According to a federal official, Melnichenko, as an individual, does not pay taxes in Russia and has not had any such taxes (particularly personal income tax) in recent years. Most businessmen who became residents in recent years got rid of offshore companies and simplified the chain of business ownership, but this did not happen to Melnichenko. For example, according to the EuroChem website, Melnichenko’s company Linea (Bermuda) owns 100% of AIM Capital SE (Cyprus, formerly known as EuroChem Group SE), which owns 90% of EuroChem Group.
The prerequisite for these events was the introduction of the law on controlled foreign companies (CFCs) in Russia on January 1, 2015: by April 1, Russians must notify the tax authorities if they have a stake of more than 10% in such a company. If the share is more than 50% and the company’s profit is more than 50 million rubles (from January 1, 2016 – more than 25% and 30 million rubles), additional taxes will have to be paid: 20% for companies and 13% for individuals. Russian tax residents pay taxes on their worldwide income, while non-residents pay taxes only on income from sources in Russia.
Alexander Zakharov, partner of Paragon Advice Group, says that the Russian rules for determining tax residency for individuals were written at a time when there was no deoffshorization agitation and it was believed that being a resident and paying 13% tax is a privilege, because non-residents pay 30% tax from Russian sources. According to Zakharov, it is easier for wealthy Russians to formally remain, for example, residents of Monaco (or other low-tax jurisdictions) for reporting purposes in foreign banks with an automatic exchange advocated, but not possible for everyone. “Existing Russian rules allow not being resident in any state, which is however a problem for foreign banks in terms of self-certification of a client’s tax residency,” says Zakharov.
According to Dmitry Klenov, partner of UFG Wealth Management, many businessmen decided to become non-residents. “By chance they usually do not become tax non-residents – the number of days spent outside the country is counted by the secretariat. Planes of wealthy people even arrive specially at 00:01 to put a stamp on the border crossing the next day”, – says Klenov. He thinks that the law is fair in principle, but there is a reluctance to disclose unnecessary information in the mentality of many Russians, and many still think that it is better to bypass the law than obey it.

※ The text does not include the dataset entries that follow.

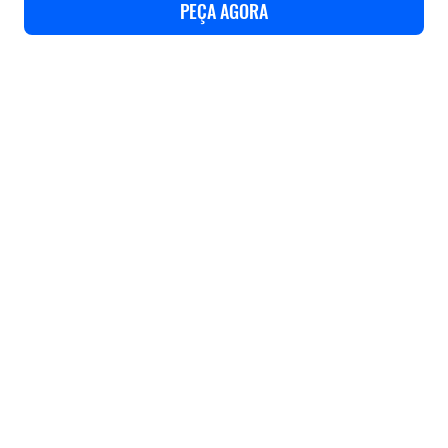
PEÇA AGORA
Use cases
Features
Especificações
Suport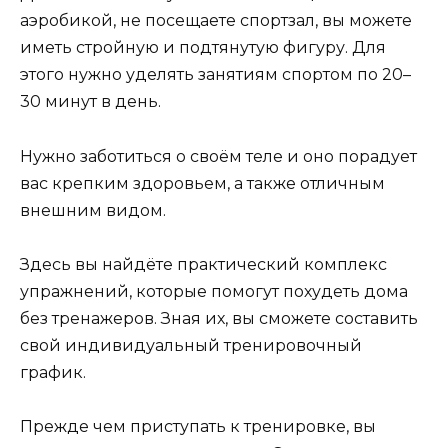
аэробикой, не посещаете спортзал, вы можете
иметь стройную и подтянутую фигуру. Для
этого нужно уделять занятиям спортом по 20–
30 минут в день.
Нужно заботиться о своём теле и оно порадует
вас крепким здоровьем, а также отличным
внешним видом.
Здесь вы найдёте практический комплекс
упражнений, которые помогут похудеть дома
без тренажеров. Зная их, вы сможете составить
свой индивидуальный тренировочный
график.
Прежде чем приступать к тренировке, вы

However, the law applies only to Russian tax residents. In this regard, many billionaires who wanted to get around this law, changed their tax residency. Forbes has already reported that after the change in the law, a number of billionaires ceased to be tax residents of Russia, in particular shareholders of Alfa Group Mikhail Fridman and Alexei Kuzmichev, as well as Alisher Usmanov. Roman Abramovich, on the other hand, turned out to be a resident of Russia.
However, Melnichenko’s representative said that SUEK has reorganized its corporate structure, as a result of which Russian SUEK became the holding company of the group and consolidated all its assets. Under this structure all coal assets were transferred under the direct control of Russian SUEK, while Suek Ltd, a Cypriot company of Melnichenko’s group, is engaged in international trading operations.
According to Melnichenko’s representative, the Russian companies Eurochem (Russia’s largest fertilizer producer), SUEK and Siberia’s first heat generation company SGK pay taxes in Russia and are residents of Russia (since January 1, 2016, all SGK assets are registered to LLC SGK, which is registered in Moscow and pays all taxes in Russia). “SUEK Group was restructured so that the center of consolidation and corporate governance became Russian SUEK,” says Melnichenko’s representative.
After changes in the tax law on controlled foreign companies, some of the employees of businessman Andrey Melnichenko’s companies became permanently located in Cyprus and some of them moved from Russia. For example, among them are employees of Suek ltd, a Cypriot holding company that owned SUEK Group, the country’s largest coal-mining holding (about 25% of all Russian exports).